Day 8 of “Crypto: The Game,” which ends on Friday, has been a tornado of emotions and strategic manoeuvring.
The 10-day game is nearing its finale as the remaining 132 of us have played a role in voting off a total of 278 people since the start of the game last week. The last person standing will win 90% of the 41 ETH pot — about $89,000 at Wednesday’s price — with the other 10% being retained by the game’s organizers.
I started Wednesday with a sense of fluttering suspense, wondering what events would unfold. The first occurred when the game merged all players into a single tribe called “Barramundi,” the name of a tribe from season two of “Survivor” that was initially two tribes that decided to combine into one.
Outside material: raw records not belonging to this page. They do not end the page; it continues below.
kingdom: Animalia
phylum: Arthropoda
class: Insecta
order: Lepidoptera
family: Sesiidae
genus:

Drama erupted shortly afterwards when Josh Harris, an entrepreneur-in-residence at venture capital firm Paradigm, wrote a Google document proposing an alliance where those in it would split the winning pot. Joining the alliance meant agreeing on two things: eliminating “a dramatic amount of non-members,” and splitting the pot “with all members of the Alliance, regardless of who gets eliminated afterwards.”
Harris, who was on my initial team, the Silver Tribe, shared with players a link to a Telegram group chat dedicated to the alliance he proposed.
Invoking the Bell Curve Meme
However, not all contestants were on board with the plan. For example, Christian Dittmeier, the co-founder of NFT-focused software development firm Evaluate.xyz, who helped the Orange Tribe win the first immunity challenge, poked fun at the pot-splitting idea, using the bell curve meme.
The meme is a joke based on the statistical concept known as the “bell curve” or “normal distribution.” The idea is that those with the highest and lowest intelligence make up the smallest percentage of all people and that those two groups often come to the same conclusion. By contrast, those in the middle with average intelligence, who people sometimes derogatorily call “midwits,” have a tendency to overcomplicate simple issues.
In my efforts to gather intel, I continued to chat with players, listening to their motivations and finding out how they were holding up.
The Hit List
I heard rumors that players were circulating a hit list, a Google spreadsheet containing information on at least 58 contestants, such as their wallet address, Twitter handle, and whether they were part of a “cabal,” or a political clique that possesses power.
I couldn’t shake the feeling that my name might be on it, potentially making it the second time I had a target on my back. I believe I survived the first time by playing Flappy Bird well enough to not place last in the previous challenge. The tension was now palpable. I reached out to several players and navigated hours of text conversations, probing as delicately as I could to gauge the seriousness of this hit list.
Unfortunately, I soon discovered that my fears were not unfounded — my name was on the list! One potential reason why I was on the list was that I had hopped into the Telegram chat Harris shared proposing an alliance to split the pot. I simply wanted to see what people were talking about, but some may have taken my perusing of the chat to mean I had officially joined it.
The revelation that I was on the hit list sent shockwaves through my brain, prompting a swift reassessment of where I stood. Panic threatened to set in, but I reminded myself that survival in most situations is based on adapting and changing one’s assumptions in the face of dynamic circumstances.
I’m now doing my best to get my name off of any kill list by doing what I have been doing consistently: listening to people and chatting with them to get them on my side. The next voting round, which will reduce the number of players by an unspecified amount, is set to occur at 8 p.m. EST.
Hopefully, I will live to play another day.
CORRECTION Feb. 9, 2:15 p.m. ET: Headline and lead paragraph changed to reflect that it was Day 8 and not Day 7 of the 10-day game.